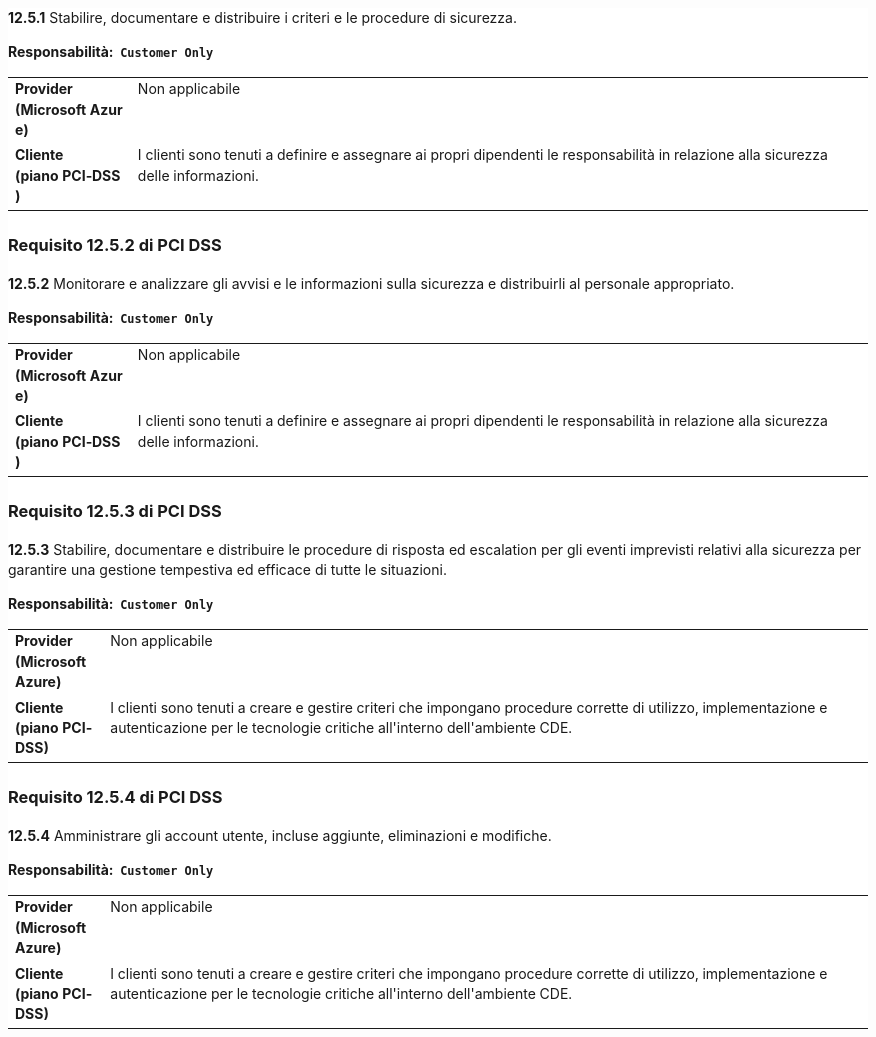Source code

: **12.5.1** Stabilire, documentare e distribuire i criteri e le procedure di sicurezza.

**Responsabilità:&nbsp;&nbsp;`Customer Only`**

|||
|---|---|
| **Provider<br />(Microsoft&nbsp;Azure)** | Non applicabile |
| **Cliente<br />(piano&nbsp;PCI&#8209;DSS)** | I clienti sono tenuti a definire e assegnare ai propri dipendenti le responsabilità in relazione alla sicurezza delle informazioni.|



### <a name="pci-dss-requirement-1252"></a>Requisito 12.5.2 di PCI DSS

**12.5.2** Monitorare e analizzare gli avvisi e le informazioni sulla sicurezza e distribuirli al personale appropriato.

**Responsabilità:&nbsp;&nbsp;`Customer Only`**

|||
|---|---|
| **Provider<br />(Microsoft&nbsp;Azure)** | Non applicabile |
| **Cliente<br />(piano&nbsp;PCI&#8209;DSS)** | I clienti sono tenuti a definire e assegnare ai propri dipendenti le responsabilità in relazione alla sicurezza delle informazioni.|



### <a name="pci-dss-requirement-1253"></a>Requisito 12.5.3 di PCI DSS

**12.5.3** Stabilire, documentare e distribuire le procedure di risposta ed escalation per gli eventi imprevisti relativi alla sicurezza per garantire una gestione tempestiva ed efficace di tutte le situazioni.

**Responsabilità:&nbsp;&nbsp;`Customer Only`**

|||
|---|---|
| **Provider<br />(Microsoft&nbsp;Azure)** | Non applicabile |
| **Cliente<br />(piano&nbsp;PCI&#8209;DSS)** | I clienti sono tenuti a creare e gestire criteri che impongano procedure corrette di utilizzo, implementazione e autenticazione per le tecnologie critiche all'interno dell'ambiente CDE.|



### <a name="pci-dss-requirement-1254"></a>Requisito 12.5.4 di PCI DSS

**12.5.4** Amministrare gli account utente, incluse aggiunte, eliminazioni e modifiche.

**Responsabilità:&nbsp;&nbsp;`Customer Only`**

|||
|---|---|
| **Provider<br />(Microsoft&nbsp;Azure)** | Non applicabile |
| **Cliente<br />(piano&nbsp;PCI&#8209;DSS)** | I clienti sono tenuti a creare e gestire criteri che impongano procedure corrette di utilizzo, implementazione e autenticazione per le tecnologie critiche all'interno dell'ambiente CDE.|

→ WHAT IS REQUIRED
The required output is the listing above reproduced exactly, pictures removed.

→ THE COMPLETED TASK
Source code

: **12.5.1** Stabilire, documentare e distribuire i criteri e le procedure di sicurezza.

**Responsabilità:&nbsp;&nbsp;`Customer Only`**

|||
|---|---|
| **Provider<br />(Microsoft&nbsp;Azure)** | Non applicabile |
| **Cliente<br />(piano&nbsp;PCI&#8209;DSS)** | I clienti sono tenuti a definire e assegnare ai propri dipendenti le responsabilità in relazione alla sicurezza delle informazioni.|



### <a name="pci-dss-requirement-1252"></a>Requisito 12.5.2 di PCI DSS

**12.5.2** Monitorare e analizzare gli avvisi e le informazioni sulla sicurezza e distribuirli al personale appropriato.

**Responsabilità:&nbsp;&nbsp;`Customer Only`**

|||
|---|---|
| **Provider<br />(Microsoft&nbsp;Azure)** | Non applicabile |
| **Cliente<br />(piano&nbsp;PCI&#8209;DSS)** | I clienti sono tenuti a definire e assegnare ai propri dipendenti le responsabilità in relazione alla sicurezza delle informazioni.|



### <a name="pci-dss-requirement-1253"></a>Requisito 12.5.3 di PCI DSS

**12.5.3** Stabilire, documentare e distribuire le procedure di risposta ed escalation per gli eventi imprevisti relativi alla sicurezza per garantire una gestione tempestiva ed efficace di tutte le situazioni.

**Responsabilità:&nbsp;&nbsp;`Customer Only`**

|||
|---|---|
| **Provider<br />(Microsoft&nbsp;Azure)** | Non applicabile |
| **Cliente<br />(piano&nbsp;PCI&#8209;DSS)** | I clienti sono tenuti a creare e gestire criteri che impongano procedure corrette di utilizzo, implementazione e autenticazione per le tecnologie critiche all'interno dell'ambiente CDE.|



### <a name="pci-dss-requirement-1254"></a>Requisito 12.5.4 di PCI DSS

**12.5.4** Amministrare gli account utente, incluse aggiunte, eliminazioni e modifiche.

**Responsabilità:&nbsp;&nbsp;`Customer Only`**

|||
|---|---|
| **Provider<br />(Microsoft&nbsp;Azure)** | Non applicabile |
| **Cliente<br />(piano&nbsp;PCI&#8209;DSS)** | I clienti sono tenuti a creare e gestire criteri che impongano procedure corrette di utilizzo, implementazione e autenticazione per le tecnologie critiche all'interno dell'ambiente CDE.|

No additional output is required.